_TEXTAUSZUG:_
Immer wieder schwankte man in der Diskussion zwischen Ursachensuche und Lösungsmöglichkeiten. Liegt der hohe Grad der Verrohung vielleicht daran, dass es in Glaucha weder Sportvereine noch Jugendclubs und Spielplätze gibt? Immerhin, eine Spielfläche soll laut IBA-Vertreter Gernot Lindemann bis 2013 her. Und auch mit dem Stadtgarten des Postkult-Vereins sei es gelungen, Jugendliche einzubinden. Doch das sind für Lindemann nur Puzzleteile. “Das muss schon viel früher anfangen”, war sich Lindemann sicher. Die Jugendlichen verhalten sich eben so wie die Erwachsenen, die zwar über die Graffitis meckern aber eben doch ihren Dreck fallen lassen. “Wir müssen uns da an die eigene Nase fassen.” Polizist Krüger sieht das ähnlich. Er sieht vor allem die Eltern in der Pflicht. Diese würden kaum noch Werte vermitteln. Wenn eben die Mutti ihren zweijährigen Sohn bei Rot über die Ampel schleppe, werde der später auch selbst bei Rot gehen. Und wenn die Eltern vermitteln, dass Eigentum nichts wert ist, dann setzt sich das auch fort.

Und was könnte es für Lösungsansätze geben, gerade im Glaucha-Viertel? Cantor-Gymnasium und Künstlerhaus 188 machen zum Beispiel ein gemeinsames Projekt. Hier sollen Spanplatten künstlerisch gestaltet werden. Sie sollen später einmal vor die Fenster verfallender Häuserruinen gehängt werden. Der Postkult-Verein will im Kiosk Pinguin einen Umsonst-Laden einrichten. Hier könnten Sprayer bei der Innengestaltung helfen. Beim Festival “Fete de la Musique” solle man die Jugend stärker einbeziehen, war zu hören. Und das nicht nur als Zuschauer, sondern als Mitgestalter. MDR-Vertreter Oertel bot hierbei Unterstützung durch den Jugendsender Sputnik an.

_AUFGABEN:_
1) Prüfe, ob die Aussagen (a), (b) und (c) mit dem Text über das Glaucha-Viertel übereinstimmen. Antworte jeweils mit Ja oder Nein und zitiere die entscheidenden Worte des Textes wörtlich.
(a) Bis 2013 soll laut Gernot Lindemann eine Spielfläche entstehen.
(b) Polizist Krüger sieht vor allem die Schulen in der Pflicht.
(c) Der Postkult-Verein plant im Kiosk Pinguin einen Umsonst-Laden.
2) Übersetze den Satz „Cantor-Gymnasium und Künstlerhaus 188 machen zum Beispiel ein gemeinsames Projekt.“ aus dem Text über das Glaucha-Viertel ins Englische.
Die anschließenden Zeilen sind eigenständiges Material und gehören nicht zum Text über das Glaucha-Viertel.

Dokumentquellen im Klartext
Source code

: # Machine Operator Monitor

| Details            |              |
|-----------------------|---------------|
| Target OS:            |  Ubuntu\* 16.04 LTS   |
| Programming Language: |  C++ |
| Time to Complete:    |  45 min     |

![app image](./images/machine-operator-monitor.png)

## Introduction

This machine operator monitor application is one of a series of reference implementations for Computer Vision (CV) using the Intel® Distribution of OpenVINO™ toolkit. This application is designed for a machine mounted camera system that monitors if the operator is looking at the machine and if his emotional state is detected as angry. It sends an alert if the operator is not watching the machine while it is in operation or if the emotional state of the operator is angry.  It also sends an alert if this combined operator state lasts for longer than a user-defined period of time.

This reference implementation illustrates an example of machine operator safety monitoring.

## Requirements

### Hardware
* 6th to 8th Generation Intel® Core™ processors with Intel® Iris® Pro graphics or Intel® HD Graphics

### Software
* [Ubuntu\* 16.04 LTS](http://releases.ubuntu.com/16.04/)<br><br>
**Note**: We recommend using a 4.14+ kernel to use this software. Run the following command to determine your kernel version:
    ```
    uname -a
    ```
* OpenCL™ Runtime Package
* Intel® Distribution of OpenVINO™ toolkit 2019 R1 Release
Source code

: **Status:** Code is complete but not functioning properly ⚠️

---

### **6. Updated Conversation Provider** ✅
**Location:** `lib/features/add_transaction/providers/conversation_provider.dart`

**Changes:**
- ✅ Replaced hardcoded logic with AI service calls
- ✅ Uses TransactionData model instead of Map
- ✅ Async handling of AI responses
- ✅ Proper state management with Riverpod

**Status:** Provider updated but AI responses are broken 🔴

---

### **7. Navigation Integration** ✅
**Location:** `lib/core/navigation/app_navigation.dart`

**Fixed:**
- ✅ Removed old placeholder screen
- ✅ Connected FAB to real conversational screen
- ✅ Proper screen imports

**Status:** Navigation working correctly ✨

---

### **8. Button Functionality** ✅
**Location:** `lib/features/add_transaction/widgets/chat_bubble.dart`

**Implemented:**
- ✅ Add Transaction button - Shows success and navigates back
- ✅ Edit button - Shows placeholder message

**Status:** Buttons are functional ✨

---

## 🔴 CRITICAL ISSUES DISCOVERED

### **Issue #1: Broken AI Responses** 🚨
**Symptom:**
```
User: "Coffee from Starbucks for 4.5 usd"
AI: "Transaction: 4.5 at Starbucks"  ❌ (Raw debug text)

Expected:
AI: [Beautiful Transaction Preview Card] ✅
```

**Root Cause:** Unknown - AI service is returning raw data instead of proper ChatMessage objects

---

_LÖSUNGEN:_
1)
(a) Ja – „eine Spielfläche soll laut IBA-Vertreter Gernot Lindemann bis 2013 her“
(b) Nein – „Er sieht vor allem die Eltern in der Pflicht.“
(c) Ja – „Der Postkult-Verein will im Kiosk Pinguin einen Umsonst-Laden einrichten.“

2) Cantor-Gymnasium and Künstlerhaus 188, for example, are doing a joint project.